“Humans, it turns out, are not very good at Bayesian inference, at least when verbal reasoning is involved. The problem is that we tend to neglect the cause’s prior probability. ”
-Pedro Domingos, in The Master Algorithm
We remain in the most challenging global health crisis of our generation, with the real-time (or not so real-time) reverse transcriptase polymerase chain reaction (rRT-PCR) screening tests still not widely available. Even when the tests are available, the results are not in a timely manner so it renders these screening tests irrelevant. Last time, we delineated why a high sensitivity as well as high negative predictive value are preferred given that a false negative test has much higher level of significance than a false positive. Again, the general observation is that we humans tend to over-rely on the screening test itself (especially if it is in print, like the electronic health record that is often full of erroneous information) and concomitantly underestimate the importance of a pre-test assessment (patient symptoms, local prevalence of disease, exposure risk, etc). In one common scenario of a patient with suspicion for COVID-19, how would we interpret a negative screening test?

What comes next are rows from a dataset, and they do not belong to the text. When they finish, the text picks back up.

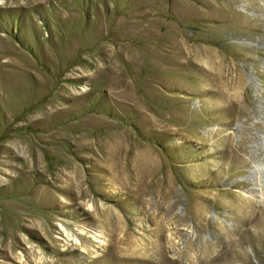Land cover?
<instances>
[{
    "label": "rangeland",
    "instance_id": "rangeland-1",
    "mask_svg": "<svg viewBox=\"0 0 264 264\" xmlns=\"http://www.w3.org/2000/svg\"><path fill=\"white\" fill-rule=\"evenodd\" d=\"M0 264H264V0H0Z\"/></svg>",
    "mask_w": 264,
    "mask_h": 264
},
{
    "label": "bare ground",
    "instance_id": "bare-ground-1",
    "mask_svg": "<svg viewBox=\"0 0 264 264\" xmlns=\"http://www.w3.org/2000/svg\"><path fill=\"white\" fill-rule=\"evenodd\" d=\"M67 236L69 237V235H68V234H67ZM66 240H67V239H66ZM68 241H69V239H68ZM77 243H79V242L77 241ZM98 243H99V244H102V245H104V244H105V242H104L102 239H100V240L98 241ZM42 260H43V259H42V258H40V259H39V262H40V261H42ZM39 262H38V263H39Z\"/></svg>",
    "mask_w": 264,
    "mask_h": 264
}]
</instances>
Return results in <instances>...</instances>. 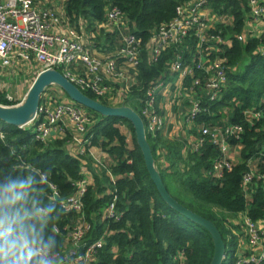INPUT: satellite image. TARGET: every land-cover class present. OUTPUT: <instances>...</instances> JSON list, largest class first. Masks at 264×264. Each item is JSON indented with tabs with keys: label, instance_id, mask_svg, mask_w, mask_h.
I'll return each instance as SVG.
<instances>
[{
	"label": "trees",
	"instance_id": "obj_1",
	"mask_svg": "<svg viewBox=\"0 0 264 264\" xmlns=\"http://www.w3.org/2000/svg\"><path fill=\"white\" fill-rule=\"evenodd\" d=\"M188 1L65 0L64 16L67 23L86 39L88 48L93 53V49L97 50L102 57H115L125 34H134L141 40L144 52L139 59L136 83L126 93L119 94L120 83L113 84L111 94L104 98L90 91L83 92L107 106H129L142 117L156 167L168 192L181 205L218 227L226 244L223 264H227L233 246L238 242V249L242 238L237 236L239 224L230 217L248 211L250 219H264L262 184L254 187L250 198L245 196L242 187L248 160L260 157L264 150V33L258 37L246 33L250 17H247L249 9L245 0L210 2L215 13L233 17V25L219 26L213 32L222 30V36L230 41L216 54L225 60L227 84L215 102L207 103L204 99L206 111L196 118L186 135L179 128L178 135L174 132L173 138H165L164 130L167 128L171 133L174 129L172 125L168 126L167 120L163 131L149 132L140 101L144 99L147 87L161 76L166 82H175L176 76L168 71L173 51H167L153 62L145 49L151 35L173 20L177 7ZM113 8L123 13L126 26L119 28L109 21V12ZM244 34L246 40H240ZM68 69L72 67L61 68L60 72L65 74ZM185 83L189 86L191 80ZM174 90L173 87L171 91ZM171 101L172 112L181 123L183 116L180 114L186 113L190 104L179 98ZM0 103L13 105L2 97ZM165 103L160 93L157 108L163 116L169 113ZM81 107L91 119L86 134L89 144L84 155H75L68 150L72 139L68 129L64 138L51 137L41 141L36 138L33 127L18 128L0 120V176L31 172L37 179L47 177L38 186L37 195L56 209L47 230L58 240L57 252L63 250L65 239L84 215L90 224L85 236L87 245L103 240L93 264H211L215 253L211 233L162 199L146 169L132 123ZM249 109L261 113L253 125L245 116ZM202 124L218 130L228 125L244 127L240 140L229 141L234 146H241V162L231 171L225 170L222 177L213 174L214 163L220 158L218 147L207 140L203 147L194 150L190 143L191 137H201L199 126ZM122 127L127 128L131 138L123 133ZM93 148L107 154L109 164L94 168V159L89 153ZM84 167L92 171L93 183L86 186L82 212L67 210L61 201L78 193V183L84 179ZM112 202H115V213L121 216L118 221L103 217Z\"/></svg>",
	"mask_w": 264,
	"mask_h": 264
},
{
	"label": "built area",
	"instance_id": "obj_2",
	"mask_svg": "<svg viewBox=\"0 0 264 264\" xmlns=\"http://www.w3.org/2000/svg\"><path fill=\"white\" fill-rule=\"evenodd\" d=\"M36 1L0 0L2 67H10L16 59L26 63L34 60L40 65L38 75L47 70L60 71L61 68L72 67L63 75L80 90L90 91L103 98L111 94L113 84L120 83L119 94L122 95L136 83L139 59L144 52L142 42L136 35L122 36L121 47L115 57H101L88 48L82 36L66 22L64 14H58L54 8L42 7ZM213 1L216 0H190L178 6L176 17L161 25L149 39L145 51L153 62H157L167 51H173V56L168 62V71L170 75L176 76L175 82H166L161 76L147 87L144 99L140 101L142 114L148 121L149 132L163 131L166 127L167 116L161 115L157 108L160 93L163 100L169 104H173L172 98L189 102L187 112L179 113L184 119L181 120L180 129L182 134L186 135L194 126L196 118L206 111L203 107L204 99L207 103L215 102L227 84L225 60L216 54L223 45H229L230 41L222 36V30L213 32L219 26L233 25V17L215 13L209 6ZM245 1L250 15V29H246V33L258 37L264 33V0ZM109 21L119 28L126 26L123 13L118 8L109 12ZM52 27L67 29L65 34H62L51 32ZM239 39L245 41L246 35H241ZM119 60L123 62L119 63ZM189 79L191 83L186 86L185 82ZM173 87L175 90L172 92ZM245 116L253 125L254 120L261 117V113L249 109ZM90 125L91 119L87 112L70 100L58 102L53 108L41 104L35 119L28 126L33 127L36 138L41 141L49 140L55 132L64 135L66 129H71L73 140L79 147V155H84L89 144L86 134ZM199 129L201 137L195 138L191 143L194 150L200 149L209 140L220 151V158L213 167L214 176L222 177L225 170L231 171L235 164L241 162V146H234L229 141L241 139L244 133L242 125H228L218 130L202 124ZM89 153L95 165L101 167L102 160L92 151ZM259 184L264 187V150L259 158L248 160L247 170L242 177L245 196L250 198ZM50 186L55 189L53 185ZM86 186L85 180L80 181L78 193L62 200L61 205L67 210L82 212V197ZM245 212L239 214L244 215L242 225H239L244 230V236L240 239L235 264H264V219L252 220L248 211ZM103 217L116 221L120 219V214L115 213V202L106 208ZM89 230L90 224L85 216L81 215L70 233L69 241L72 247L56 253L59 264L95 262L97 250L102 247L103 240L87 245L85 236Z\"/></svg>",
	"mask_w": 264,
	"mask_h": 264
},
{
	"label": "clouds",
	"instance_id": "obj_3",
	"mask_svg": "<svg viewBox=\"0 0 264 264\" xmlns=\"http://www.w3.org/2000/svg\"><path fill=\"white\" fill-rule=\"evenodd\" d=\"M46 179L0 176V264H59L58 240L47 230L56 209L37 195Z\"/></svg>",
	"mask_w": 264,
	"mask_h": 264
},
{
	"label": "water",
	"instance_id": "obj_4",
	"mask_svg": "<svg viewBox=\"0 0 264 264\" xmlns=\"http://www.w3.org/2000/svg\"><path fill=\"white\" fill-rule=\"evenodd\" d=\"M52 85L59 86L72 101L80 106L95 111L105 117L124 118L132 123L137 144L144 156L146 169L160 196L171 208L190 221L203 226L211 233L215 246V253L211 264H223L227 253L226 244L220 230L212 221L181 205L168 192L156 167L153 152L147 139L145 123L142 117L131 107L126 105L119 107L104 105L84 94L82 90L66 78L60 71L52 69L43 71L37 76L21 104L13 107H4L0 105V120L18 128L28 126L36 117L42 94Z\"/></svg>",
	"mask_w": 264,
	"mask_h": 264
},
{
	"label": "crops",
	"instance_id": "obj_5",
	"mask_svg": "<svg viewBox=\"0 0 264 264\" xmlns=\"http://www.w3.org/2000/svg\"><path fill=\"white\" fill-rule=\"evenodd\" d=\"M37 4H39L42 7H50L54 8L58 14L62 15L64 14V2H59V0H37ZM66 27L59 28V27H52L51 32H60L62 34H65ZM83 38V36H82ZM83 40H86L83 38ZM94 54L100 55L97 50H94ZM101 57L103 55H100ZM40 71V65L36 63L34 60L29 62H23L21 60H14L12 65L10 67L4 68L0 65V97H2L4 100H7L13 105L14 103L21 104L25 97L26 93L21 94L25 91V88L27 87L28 90L33 85L34 81L36 80L38 73ZM50 91L51 95L48 97H45L46 93ZM28 93V91H27ZM11 98V100L9 99ZM71 99L68 97V95L57 85H52L48 87L45 92L41 96V103L42 105H45L47 107L53 108L56 103L63 102V101H70ZM117 107V106H116ZM166 111L171 113L170 116H167L168 126L172 125L174 127L173 131L171 133L167 132V128L164 130L165 138H173L174 132H179L180 127V121L178 120L177 116L172 112V106L168 102L165 103ZM67 124L65 123V126ZM68 131L70 132V135L72 137L71 142L68 143V150L75 154L79 155V147L73 140V133L71 129L68 128ZM181 134V132H180ZM66 134L61 135L59 132H55L52 135L53 137H62L64 138ZM195 138L191 137V142H194ZM190 141V139H189ZM95 155L98 157V159H101L103 163L109 164L110 160L108 158V155L103 153L101 150L97 148H93L91 150ZM94 168H99L93 164ZM82 174L84 175V179L86 181L87 185H91L93 183V173L88 167H84ZM72 247L69 240H65L64 248L69 250Z\"/></svg>",
	"mask_w": 264,
	"mask_h": 264
},
{
	"label": "rangeland",
	"instance_id": "obj_6",
	"mask_svg": "<svg viewBox=\"0 0 264 264\" xmlns=\"http://www.w3.org/2000/svg\"><path fill=\"white\" fill-rule=\"evenodd\" d=\"M65 0H59V2H64ZM247 17L249 18L250 17V15L249 14H247ZM66 22H67V20H66ZM247 28V30H249L250 28H249V26L247 25L246 26ZM249 33V32H248ZM27 91H28V88L26 87L25 88V91L24 92H22L21 94H27ZM51 95V92L50 91H48L47 93H46V95H45V97H48V96H50ZM9 102V101H8ZM9 103H11V102H9ZM41 104H43V103H40V105ZM0 105H2V106H4V107H13V106H16V104L15 105H11V106H8V105H3V104H1L0 103ZM122 131H123V133L124 134H126V135H128V137L129 138H131V135H130V133H129V131L127 130V128H125V127H122ZM129 142H130V144H131V141H130V139H129ZM259 158V157H258ZM244 213H246V212H244ZM230 219H232L233 220V222L234 221H237V223L239 224V225H242V222H243V220H244V215H239V214H237V215H233V216H231L230 217ZM238 234L239 235H241V236H244V230H243V228L242 227H240L239 229H238V232H237V236H238ZM69 237H70V235H69ZM69 237H67L66 239L67 240H69ZM65 239V240H66ZM236 240L238 241V238L236 237ZM237 243L238 242H236L235 243V245L233 246V251H232V253H229V256H228V258H227V264H235V261H236V258H237V256H238V249H237Z\"/></svg>",
	"mask_w": 264,
	"mask_h": 264
}]
</instances>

We should now discuss the essential pre-test assessment-to-screening test coupling in the context of the English theological and mathematician Thomas Bayes and his Theorem (and its concept of prior probabilities) and how important this is to rule in or out disease (likelihood of disease). Clinicians will often forego their strong clinical suspicion for or against disease (very often counter to their judgment) and act instead on the screening test result (positive or negative). Using Bayes’ theorem and the concept of a pre-test probability, anyone who is tested for COVID-19 should have a pre-test estimation of the probability of infection as this impacts heavily on the likelihood of a negative test being interpreted correctly as negative. In other words, in a person with a higher probability of having COVID-19, the post-test probability of a false negative is much higher than someone who has a lower probability of disease. In short, a high prior probability of disease in a person renders the likelihood of a false negative test much higher, and the latter depends on the sensitivity of the test (the lower the sensitivity, the higher this likelihood of a false negative). This pre-test and post-test probability leading to a likelihood ratio can be estimated with the use of a Fagan nomogram (with the appropriate conversions of probabilities and odds ratios). Naive Bayes, the widely used supervised machine learning probabilistic classifier, assumes that the features are independent of each other; the “naive” connotation is given because this assumption (called class conditional independence) is usually not true.
A special thank you to my friend Dr. Alfonso Limon, who continues to teach me data science and artificial intelligence (including a few nuances about Bayes’ Theorem).
One may be thinking that a negative predictive value would be helpful here, but this calculation depends on the prevalence of disease (not easily known due to inadequate testing for COVID-19). One possible solution to this entire conundrum would be to perform frequent testing or better yet, assume anyone with symptoms at least to be positive with the appropriate quarantine measures (although many are asymptomatic). Of note, given the much higher specificity of the screening test for COVID-19, both of the low and high pre-test probability patients are very likely to have COVID-19 infection if they tested positive on the screening test.